Exposition au cadmium: l'alimentation cause principale, priorité à la décontamination des sols agricoles
De toutes les causes d'exposition des Français au cadmium, l'alimentation est clairement la principale, souligne mercredi l'Anses dans une vaste expertise, pressant d'agir sur les sols agricoles et la teneur des fertilisants, comme les engrais minéraux phosphatés.
Le cadmium est naturellement présent dans l'environnement, mais certaines activités humaines peuvent augmenter la présence de ce métal toxique en cas d'exposition prolongée (cancérogène, toxique pour la reproduction, effets osseux, rénaux...).
Après plusieurs études faisant état d'une exposition préoccupante des Français — trois à quatre fois plus élevée que dans des pays européens proches —, l'Agence nationale de sécurité sanitaire de l'alimentation, de l'environnement et du travail a évalué, pour la première fois, leur exposition globale au cadmium, tout au long de la vie.
En 2025, près de la moitié de la population française présentait des expositions dépassant les valeurs sanitaires de référence, estime l'Anses, relevant aussi "une imprégnation préoccupante à tout âge et dès le plus jeune âge". Or la toxicité du cadmium, faiblement éliminé par l'organisme, est liée à la dose cumulée dans le temps.
Principale source d'exposition, l'alimentation explique jusqu'à 98% de l'imprégnation au cadmium des non fumeurs — les fumeurs se contaminant aussi en inhalant la fumée du tabac —, conclut l'Anses dans son avis. Céréales du petit-déjeuner, pains, viennoiseries, pâtisseries, gâteaux et biscuits sucrés, pâtes, riz et blé, pommes de terre et certains légumes en contiennent le plus.
Objet d'inquiétudes, le chocolat n'est qu'un "contributeur mineur: il est certes plus contaminé, mais moins largement consommé que les produits céréaliers", a précisé à la presse Géraldine Carne, coordinatrice de l'expertise.
Faute de données, certaines sources d'exposition n'ont pu être intégrées: tabagisme passif, certains cosmétiques, activités professionnelles.
Reste que "si les niveaux d'exposition actuels se maintiennent et qu'aucune action n'est mise en place, des effets néfastes à terme sont probables pour une part croissante de la population", alerte Mme Carne.
"Agir à la source"
Pour réduire durablement l'imprégnation, l'Anses appelle à "agir avant tout à la source" de la contamination alimentaire: au niveau des sols agricoles et fertilisants (engrais minéraux phosphatés), des effluents d'élevage et des boues de stations d'épuration.

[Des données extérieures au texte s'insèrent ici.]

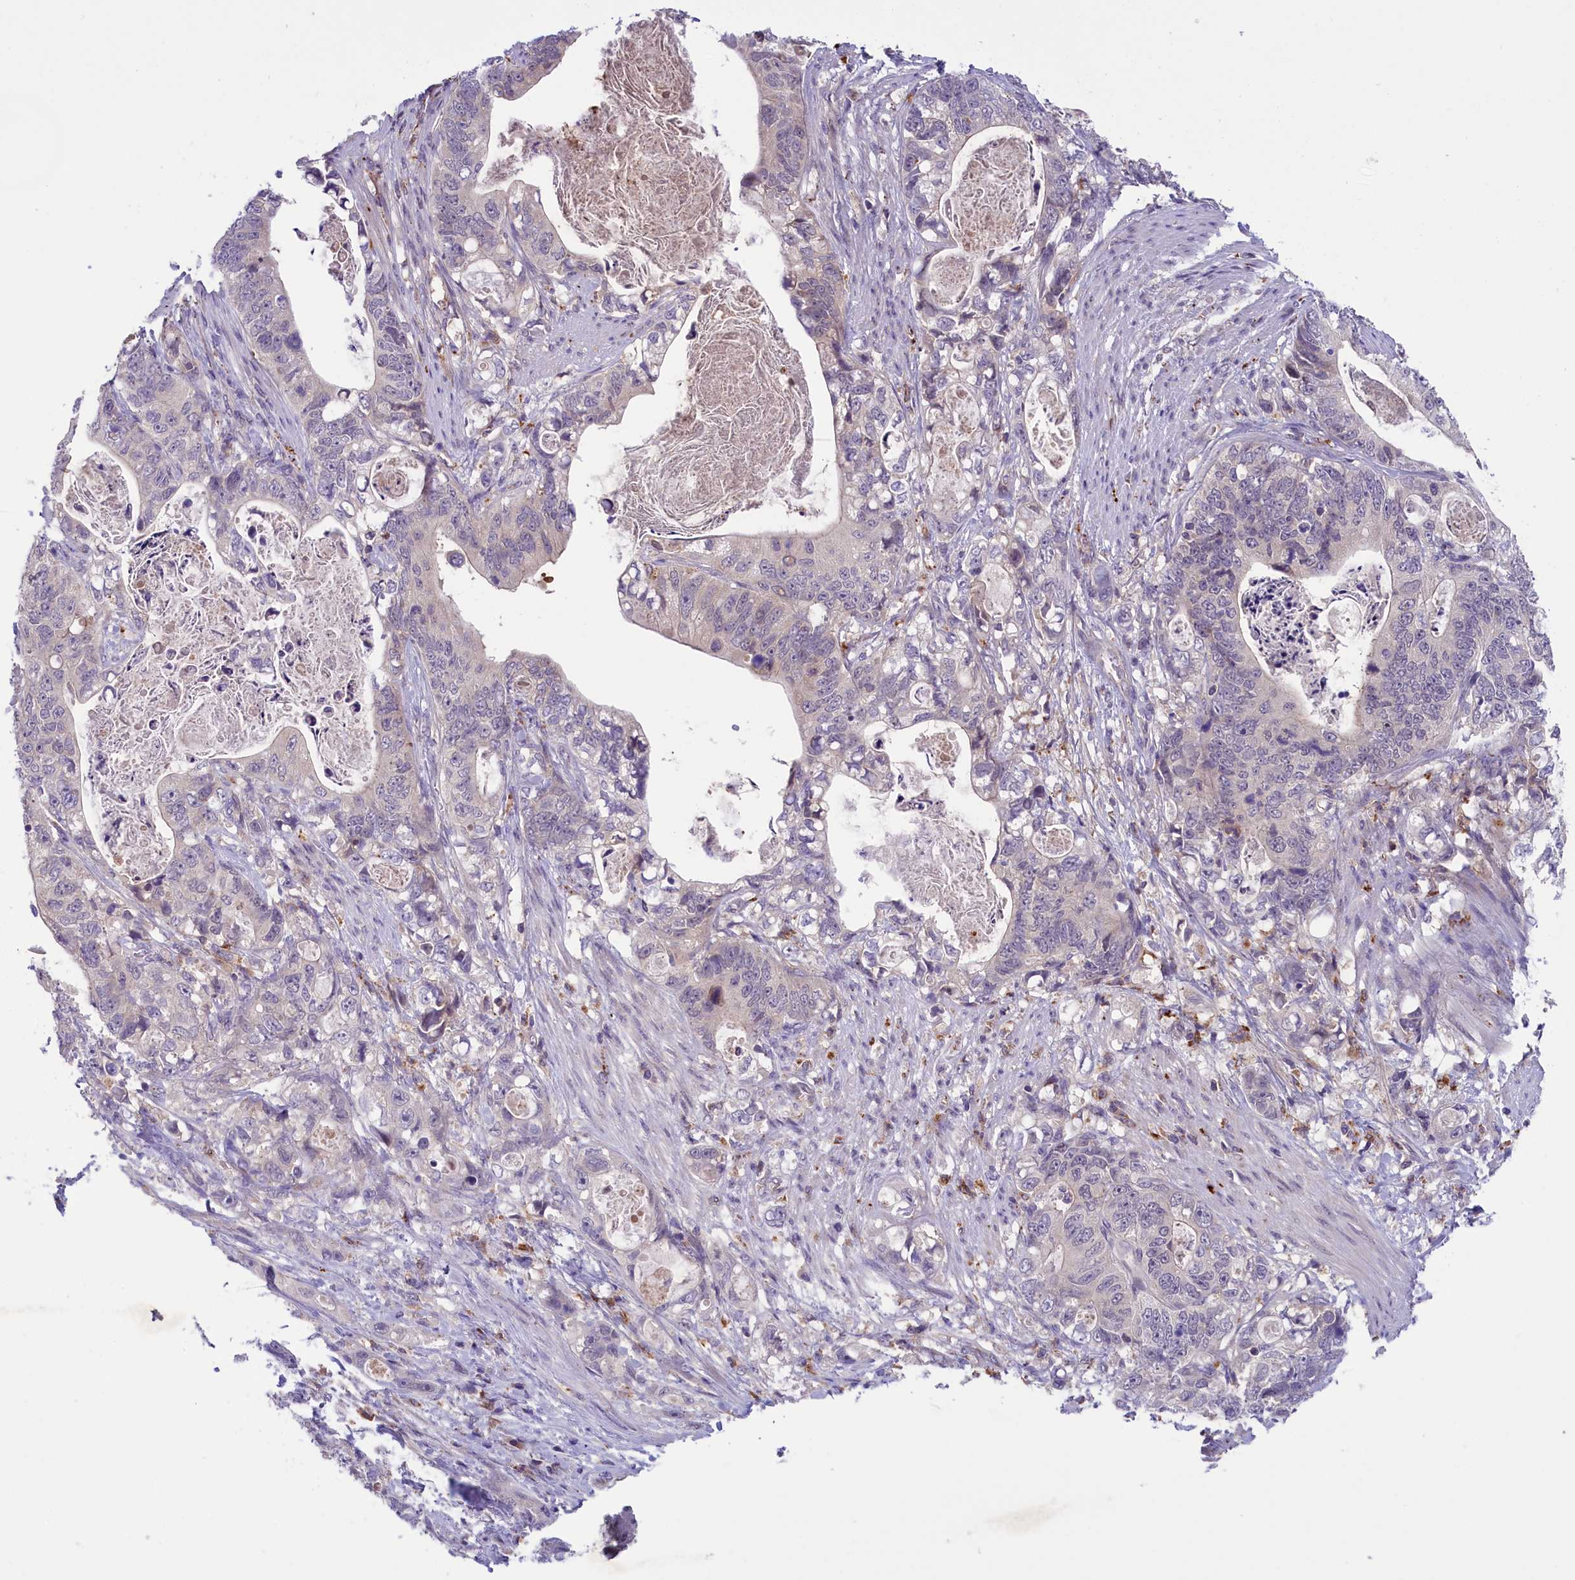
{"staining": {"intensity": "negative", "quantity": "none", "location": "none"}, "tissue": "stomach cancer", "cell_type": "Tumor cells", "image_type": "cancer", "snomed": [{"axis": "morphology", "description": "Normal tissue, NOS"}, {"axis": "morphology", "description": "Adenocarcinoma, NOS"}, {"axis": "topography", "description": "Stomach"}], "caption": "Histopathology image shows no significant protein positivity in tumor cells of stomach adenocarcinoma.", "gene": "STYX", "patient": {"sex": "female", "age": 89}}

Elle recommande d'appliquer "dès que possible" les valeurs limites en cadmium dans les engrais minéraux phosphatés épandus sur les sols agricoles qu'elle préconisait déjà en 2019: 20 milligrammes par kilogramme maximum contre 90 en France et 60 mg dans l'Union européenne actuellement.
Le ministère de l'Agriculture avait mis en consultation en octobre 2023 un arrêté envisageant de le réduire, sans suites depuis. "C'est en cours", a juste indiqué mercredi la ministre Annie Genevard à des journalistes, en marge d'un colloque.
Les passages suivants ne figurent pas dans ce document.